By Moira Cullen, DFER Colorado State Director
Senate Bill 12-015, the ASSET Bill, was introduced in the Colorado legislature last week and had its first committee hearing on January 26th, passing out of the Senate Education Committee on a 4-3 party line vote. The bill enables Colorado high school graduates – regardless of their immigration status – to attend the State’s colleges and universities at a cost between in-state tuition paid by other residents, and tuition paid by students from outside Colorado.
Immigration is one of the cultural third rails of our time: few politicians regardless of party have come out to defend current immigration policy. Rightly so. Let’s all agree that immigration policy is a huge mess and there have been few sincere attempts to try to fix it. But in this burst of honesty, let’s also admit that anything that touches the third rail of immigration is an issue where emotion too often clouds judgment.

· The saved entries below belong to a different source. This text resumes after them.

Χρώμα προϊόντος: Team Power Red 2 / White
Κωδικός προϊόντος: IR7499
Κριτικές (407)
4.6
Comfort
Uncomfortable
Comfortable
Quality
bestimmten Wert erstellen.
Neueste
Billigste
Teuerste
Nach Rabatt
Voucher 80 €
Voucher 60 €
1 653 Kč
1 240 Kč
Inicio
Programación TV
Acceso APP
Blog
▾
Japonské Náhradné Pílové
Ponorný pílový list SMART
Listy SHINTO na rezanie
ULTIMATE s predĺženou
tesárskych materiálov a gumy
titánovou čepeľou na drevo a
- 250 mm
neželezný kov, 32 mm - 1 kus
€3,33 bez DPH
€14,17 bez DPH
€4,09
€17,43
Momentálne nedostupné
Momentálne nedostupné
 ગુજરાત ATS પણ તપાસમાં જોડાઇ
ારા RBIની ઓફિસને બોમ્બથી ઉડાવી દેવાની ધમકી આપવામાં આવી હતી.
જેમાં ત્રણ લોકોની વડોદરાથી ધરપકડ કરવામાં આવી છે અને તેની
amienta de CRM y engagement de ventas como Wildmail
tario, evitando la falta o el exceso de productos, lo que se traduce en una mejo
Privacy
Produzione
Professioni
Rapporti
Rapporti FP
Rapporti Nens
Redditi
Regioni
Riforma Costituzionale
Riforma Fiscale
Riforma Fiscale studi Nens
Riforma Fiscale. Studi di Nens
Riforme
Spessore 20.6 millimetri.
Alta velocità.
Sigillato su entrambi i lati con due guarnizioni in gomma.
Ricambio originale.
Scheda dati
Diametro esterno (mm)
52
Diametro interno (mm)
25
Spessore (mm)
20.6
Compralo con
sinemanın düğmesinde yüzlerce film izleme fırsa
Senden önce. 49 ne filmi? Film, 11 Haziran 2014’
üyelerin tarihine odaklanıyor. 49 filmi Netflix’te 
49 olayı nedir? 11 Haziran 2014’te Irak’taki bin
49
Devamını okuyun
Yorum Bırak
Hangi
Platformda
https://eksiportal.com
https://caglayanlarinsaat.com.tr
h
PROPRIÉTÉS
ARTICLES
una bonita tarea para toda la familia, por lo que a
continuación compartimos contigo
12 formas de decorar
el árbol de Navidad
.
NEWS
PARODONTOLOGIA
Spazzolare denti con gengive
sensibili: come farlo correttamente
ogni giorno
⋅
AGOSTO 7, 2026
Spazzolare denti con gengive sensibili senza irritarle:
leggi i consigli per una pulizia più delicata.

And clear-eyed judgment strongly suggests that this is a bill that should be passed.
To start, let’s be clear about what is not in the bill: taxpayer subsidies. Under the ASSET bill, undocumented students will pay both their share and the State’s share of taxes. There is zero cost to Colorado’s taxpayers. There is an additional cost to the undocumented students – who will pay on average about 40% more than traditional in-state tuition. The cost of college for undocumented students is neither free nor subsidized.
Let’s also remember the bill’s focus: students already in the U.S., – usually entering no later than 12 or 13 years of age, and often far earlier – who have completed high school and both want and are academically prepared to go to college. They have not dropped out of school; they do not have criminal records. Many were brought to this country by their parents or family members at a very young age and did not make the decision on their own to enter this country illegally. Think what you will, but recognize that the decision to come to the U.S. was made for them, not by them.
Think that their parents are criminals for this choice? Ok then. We can debate the appropriate punishment for parents who have broken the law to give their families a better life. But what we can’t really debate is this: for no other crime committed by parents do we punish their children. Adults do some terrible things, and we do not diminish the rights of their children because of this conduct. Children of convicted thieves, perjurers, Wall-Street embezzlers, and serial murderers all get to vote, drive, move freely about the country, and pay in-state tuition.